Segment Start: Records for this task

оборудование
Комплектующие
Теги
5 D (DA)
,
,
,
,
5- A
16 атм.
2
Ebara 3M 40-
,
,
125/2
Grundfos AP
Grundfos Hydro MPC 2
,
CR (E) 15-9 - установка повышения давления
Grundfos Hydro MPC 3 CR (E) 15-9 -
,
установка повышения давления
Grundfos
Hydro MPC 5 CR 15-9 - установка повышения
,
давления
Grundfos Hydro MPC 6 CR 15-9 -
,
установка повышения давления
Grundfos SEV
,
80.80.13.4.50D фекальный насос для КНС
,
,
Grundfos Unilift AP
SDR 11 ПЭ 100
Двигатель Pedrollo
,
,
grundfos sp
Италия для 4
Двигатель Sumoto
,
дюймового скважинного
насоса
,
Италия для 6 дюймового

Segment End: Records for this task

* [Exercise details] In the listing, find every line that contains the word "Двигатель" and copy each of those lines in full.

* [Solution below]
Двигатель Pedrollo
Двигатель Sumoto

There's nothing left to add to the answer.